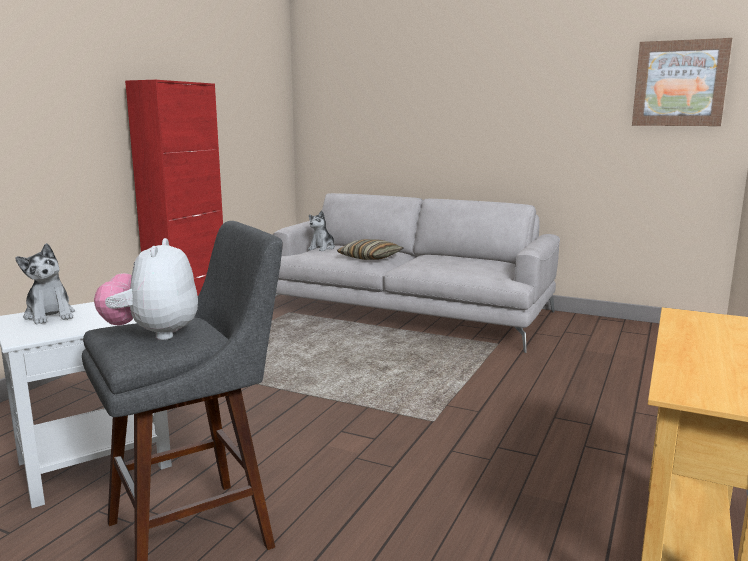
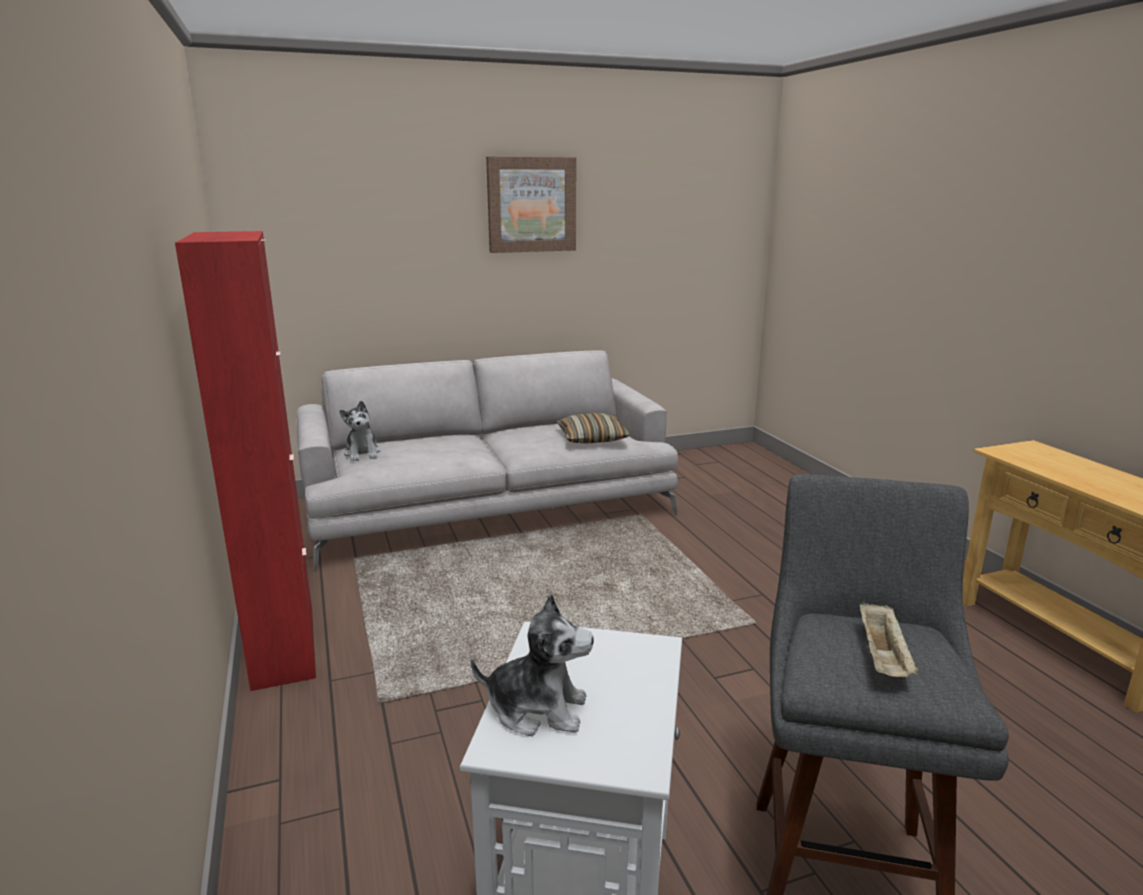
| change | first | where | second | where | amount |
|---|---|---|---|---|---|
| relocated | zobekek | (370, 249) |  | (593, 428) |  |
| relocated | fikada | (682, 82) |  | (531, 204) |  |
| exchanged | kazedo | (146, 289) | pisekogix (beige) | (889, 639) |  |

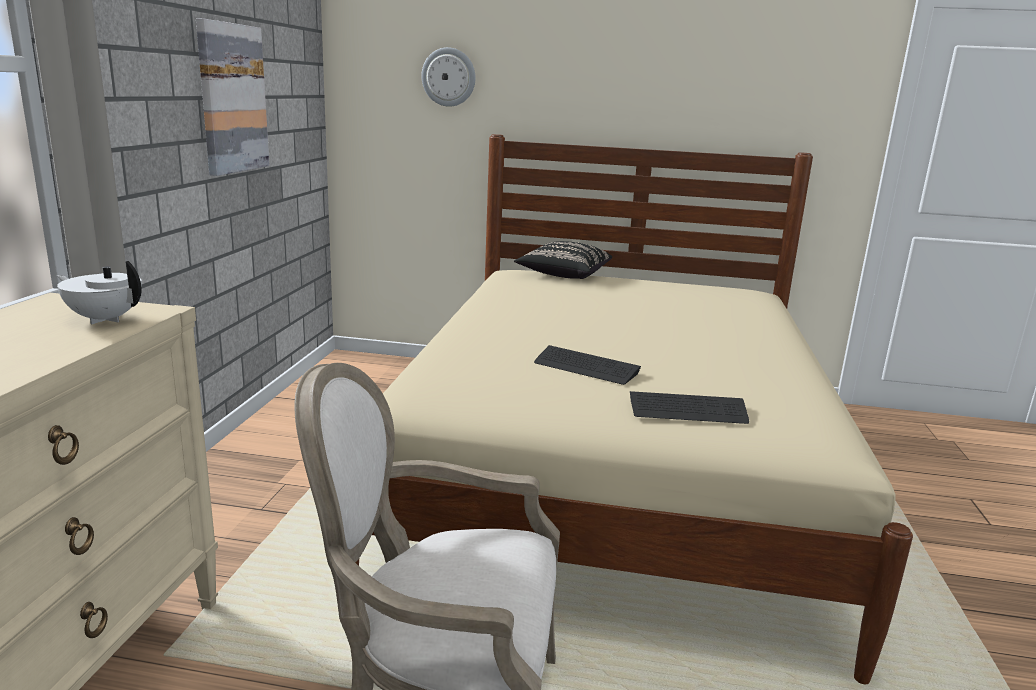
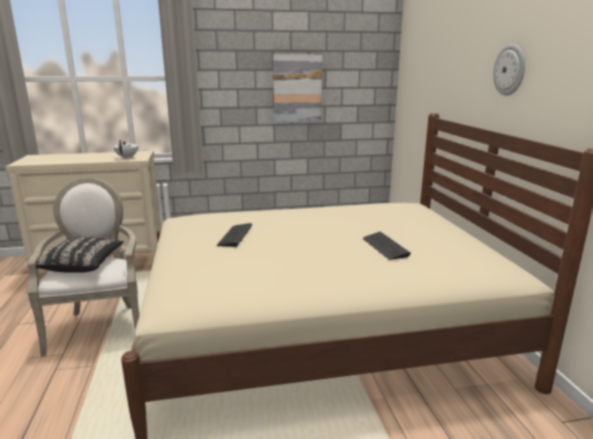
| change | first | where | second | where | amount |
|---|---|---|---|---|---|
| relocated | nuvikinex | (448, 77) |  | (509, 70) |  |
| relocated | zobekek (black) | (563, 260) |  | (80, 255) |  |
| relocated | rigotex | (689, 407) |  | (387, 246) |  |

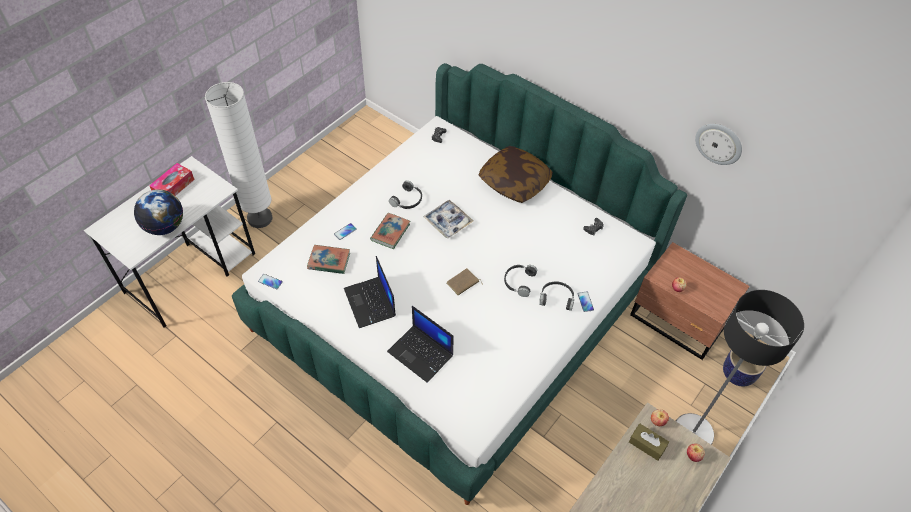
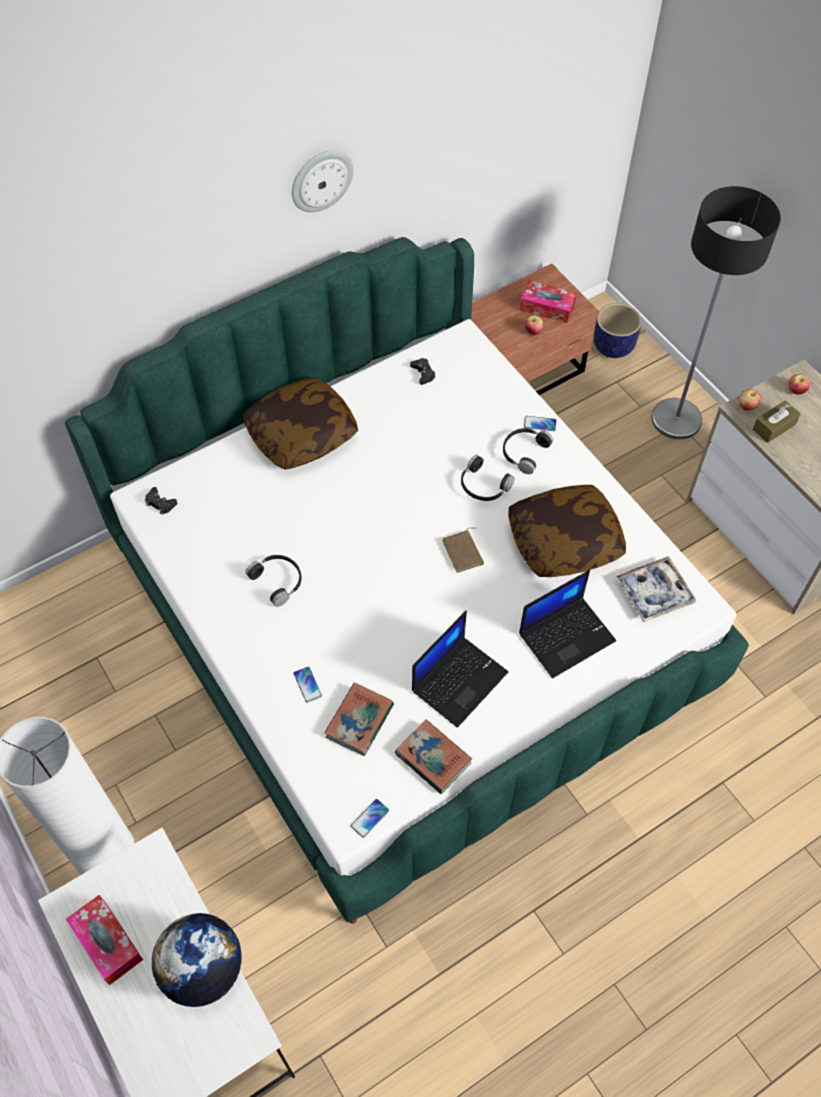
| change | first | where | second | where | amount |
|---|---|---|---|---|---|
| appeared |  |  | zobekek | (567, 531) |  |
| appeared |  |  | nogofi | (548, 301) |  |
| relocated | ketusukin | (390, 231) |  | (433, 756) |  |
| relocated | pisekogix | (448, 219) |  | (656, 589) |  |
| relocated | nuvikinex | (718, 144) |  | (323, 181) |  |
| spun | fekugil | (370, 292) |  | (460, 669) | 45 degrees counterclockwise |

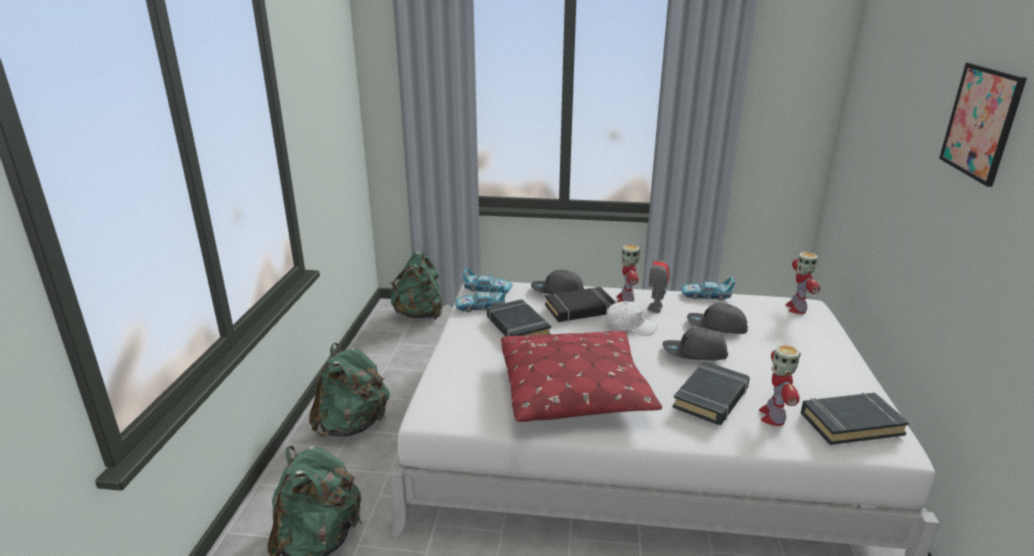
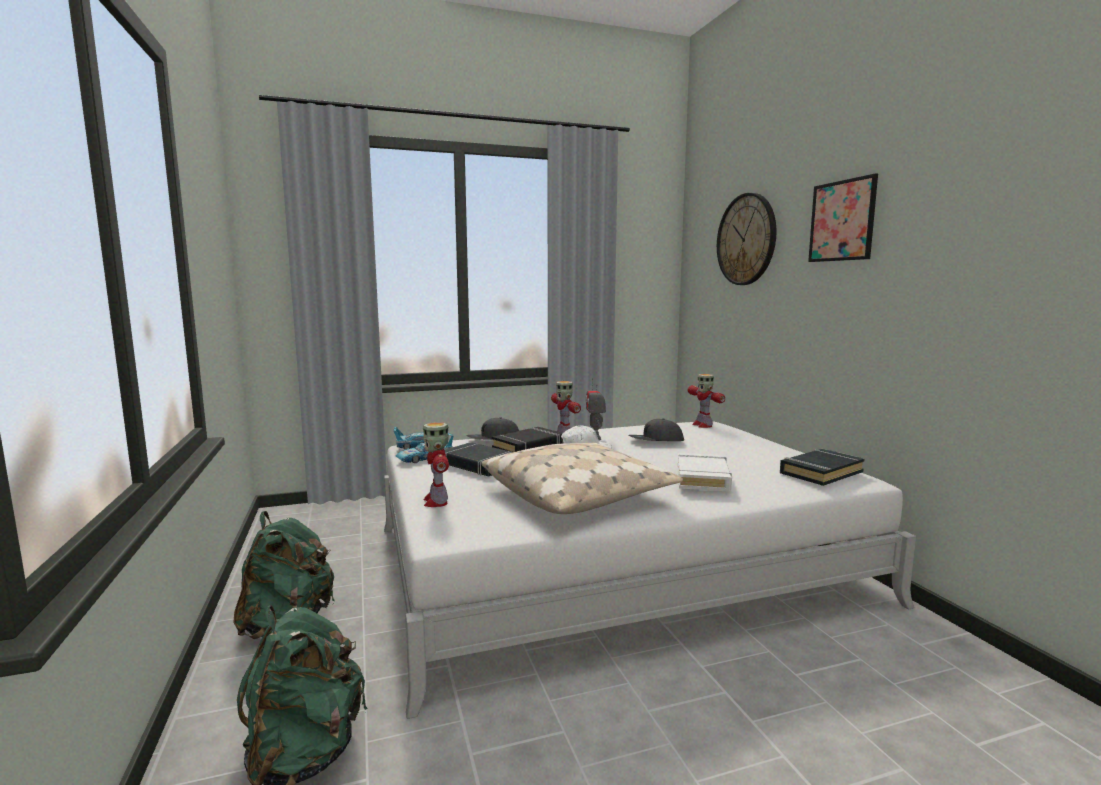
| change | first | where | second | where | amount |
|---|---|---|---|---|---|
| missing | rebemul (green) | (416, 285) |  |  |  |
| missing | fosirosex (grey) | (695, 343) |  |  |  |
| missing | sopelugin | (708, 289) |  |  |  |
| appeared |  |  | nuvikinex | (746, 239) |  |
| relocated | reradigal | (780, 385) |  | (436, 464) |  |
| colour | zobekek (red) | (581, 376) | zobekek (beige) | (582, 478) |  |
| colour | ketusukin (black) | (711, 393) | ketusukin (white) | (705, 472) |  |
+-------+
* [Required action] Nothing but the lines with "colour" should be returned, copied from the entries above.

* [Solution to this problem]
| colour | zobekek (red) | (581, 376) | zobekek (beige) | (582, 478) |  |
| colour | ketusukin (black) | (711, 393) | ketusukin (white) | (705, 472) |  |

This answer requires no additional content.